Do Language Models Decide Like Us? Evidence from Biases in Decision-Making under Risk and Uncertainty
Sun 29.03 12:30 - 13:00
- Graduate Student Seminar
-
Bloomfield 526
Abstract: Large language models (LLMs) are commonly assumed to generate economically rational and unbiased decisions due to their probabilistic architecture. This study examined whether LLMs display systematic decision biases similar to those observed in human judgment. We focused on ChatGPT-4o, ChatGPT-3.5, and RoBERTa, evaluating their behaviour across classic decision-making paradigms under risk and uncertainty. The models were tested using decision-from-description problems derived from prospect theory, including lotteries designed to isolate probability weighting and outcome valuation, framing-effect tasks, and insurance dilemmas. In addition, decision-from-experience tasks were administered, including the Iowa Gambling Task and repeated choice versions of risk and loss-aversion problems. Results revealed consistent humanlike distortions in probability weighting. ChatGPT-4o overweighted small probabilities and underweighted moderate probabilities in description-based choices, while showing the reverse pattern - underweighting rare events - in experience-based decisions. Similar patterns emerged across models. In contrast, outcome-related biases diverged from human behaviour: LLMs did not reliably exhibit diminishing subjective returns and demonstrated only minimal loss aversion, indicating near-linear valuation of outcomes.

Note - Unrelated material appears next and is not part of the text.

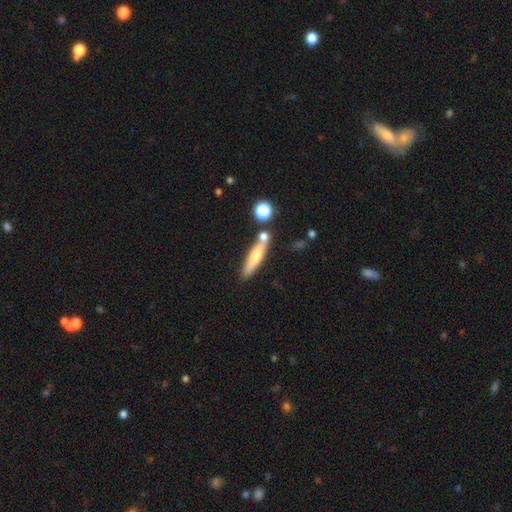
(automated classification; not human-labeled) smooth-or-featured: smooth: 64% | featured or disk: 28% | star or artifact: 8%
  how-rounded: cigar-shaped: 80% | in between: 17% | round: 3%
  merging: none: 67% | merger: 16% | minor disturbance: 13% | major disturbance: 4%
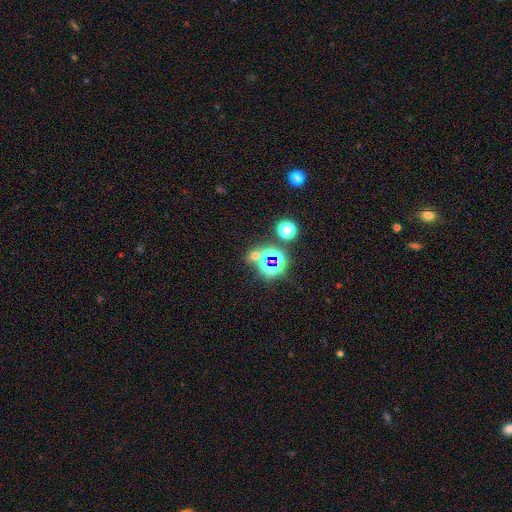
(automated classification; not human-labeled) smooth-or-featured: star or artifact: 57% | smooth: 33% | featured or disk: 9%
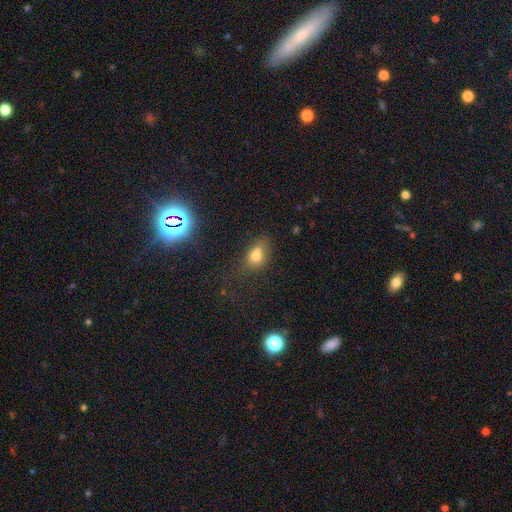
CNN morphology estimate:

A key explanation for this dissociation may lie in the models’ training environment. Human discourse frequently emphasizes rare events (e.g., lotteries, catastrophic risks, insurance), potentially reinforcing probability-related heuristics. By contrast, proportional valuation of monetary amounts is deeply embedded in language and cultural representations, encouraging linear treatment of outcome magnitudes. Consequently, LLMs appear to reproduce culturally salient probability biases while exhibiting more normatively consistent valuation of outcomes. These findings highlight both parallels and divergences between human and AI decision processes, with implications for human-AI interaction in contexts involving risk and uncertainty.